Four days before he died, Michael Robinson had one of the best experiences of his short life.
The 14-year-old cancer patient was Trevor Linden's caddy at a 1997 charity golf tournament. The hockey star had recruited him for the job six months earlier.
"I honestly believe the reason Michael lasted in this world as long as he did was because he had Trevor by his side," Michael's sister, Zoe-Anne Robinson, told Hockey Night in Canada.
The boy was one of many sick kids whom Linden met during his playing career. The athlete devoted much of his time to working with charities and helping seriously ill children.
In retiring Linden's jersey Wednesday night, the Vancouver Canucks are paying tribute to a man who made as much of an impact off the ice as on.
Linden, who retired in June, spent most of his 19 NHL seasons in Vancouver, where he earned the moniker "Captain Canuck."
The Canucks named him captain in the 1991-92 season, and the 21-year-old forward became one of the youngest players to wear the C in league history.
Two seasons later, he led the Canucks to the Stanley Cup finals, where they came within one game of victory.
Also while with the Canucks, Linden appeared in two league all-star games (1991, 1992). He also represented Canada at the 1996 World Cup of Hockey and the 1998 Winter Olympics in Nagano, Japan.
In 1998, Linden was elected president of the NHL Players Association (NHLPA). He held the position for eight years, and played an important role in negotiations between players and owners during the 2004-2005 labour dispute.
During his playing days in Vancouver, Linden was active in the local community and was involved with several charitable causes. He often visited local hospitals and hospices, to spend time with terminally ill children.
He established the Trevor Linden Foundation, which raises money for local charities and the B.C. Children's Hospital.
He also founded "Captain's Crew," a program that gave children who would not otherwise have the chance the opportunity to attend Canuck games.
For the past four years, Linden has been the honorary chairman of the Canadian Cancer Society's Cops for Cancer bike tours, helping to raise millions of dollars for pediatric cancer care and research.
Off-ice contributions honoured
The NHL has recognized his off-ice contributions. In 1997, the league gave him the King Clancy Memorial Trophy, which is awarded to the player who best exemplifies leadership qualities on and off the ice and has made noteworthy humanitarian contributions to his community.
Earlier this year, he received the Foundation Player Award, given each year to a player who makes a significant contribution to his community.
In 2003, British Columbia recognized his efforts, awarding him the Order of British Columbia.
B.C. Premier Gordon Campbell declared Wednesday Trevor Linden Day in the province.
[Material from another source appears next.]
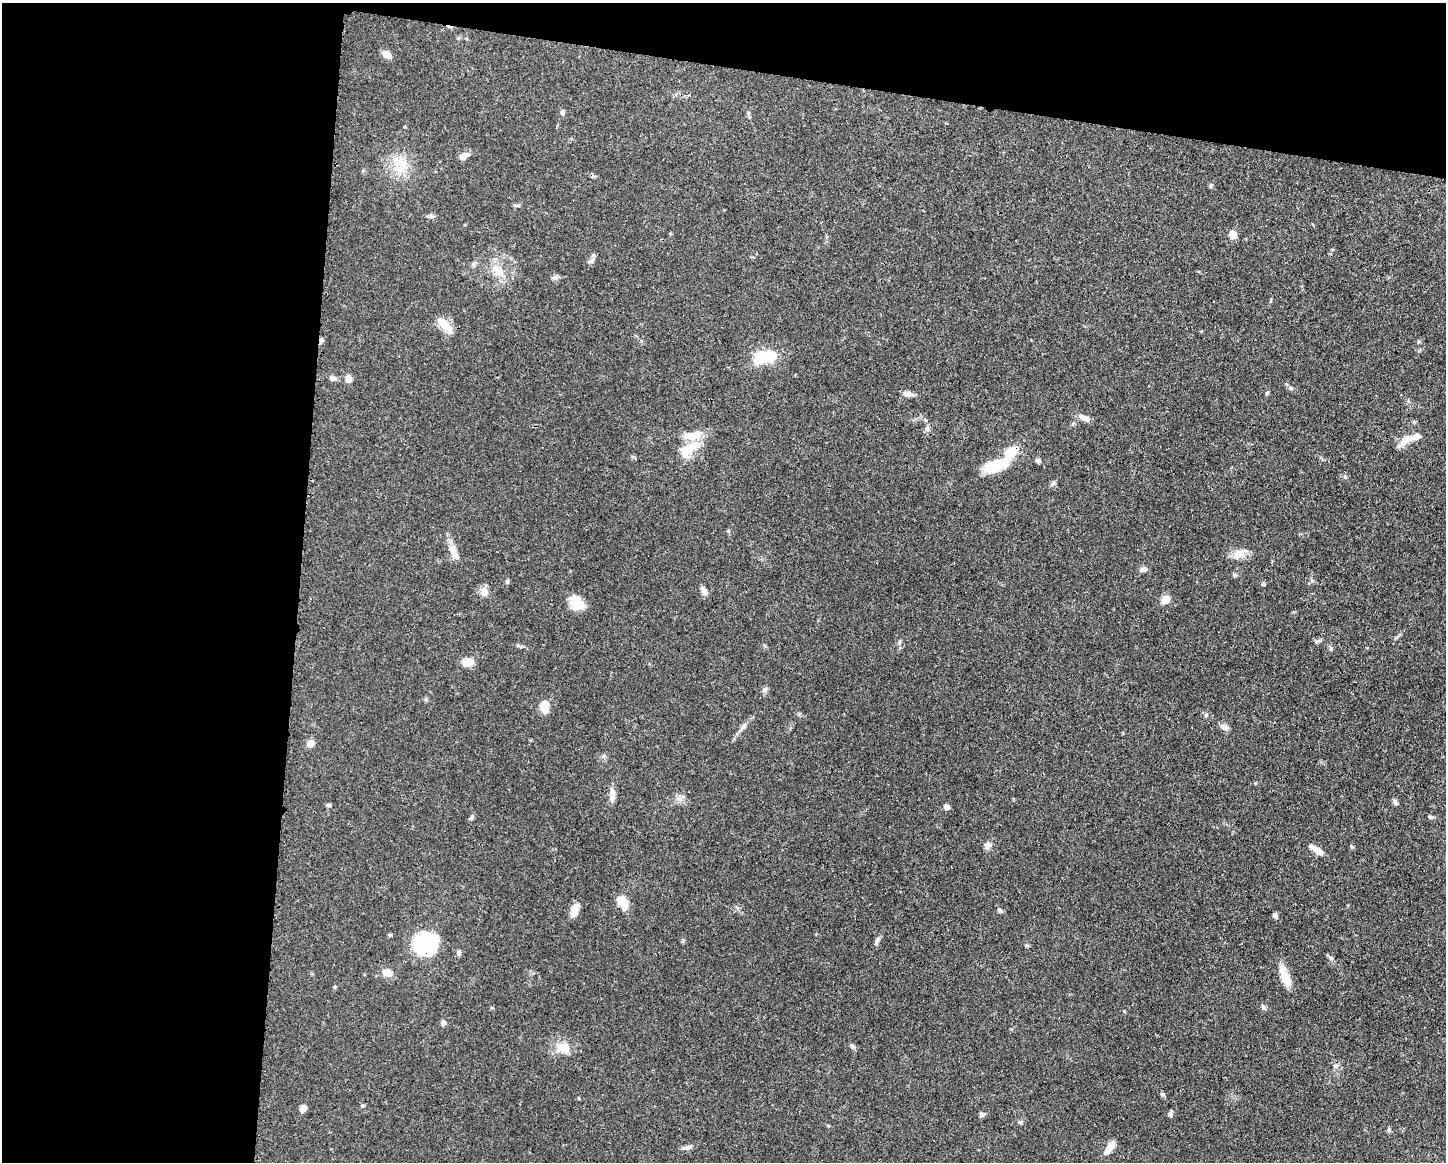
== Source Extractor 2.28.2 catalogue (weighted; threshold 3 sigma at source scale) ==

In a statement, Campbell said Linden "has inspired so many of us to be the very best we can be as individuals, as team players, as members of our communities, and as citizens of our province and nation.
"The players who inspire us most excel not only on the ice, but also as role models, showing the importance of character and leadership," he added.
Looking back on his career, Linden feels as thankful as those he helped. "As much as I gave in certain situations," he said, "I received every bit as much, if not more, in what I learned and in the courage I saw."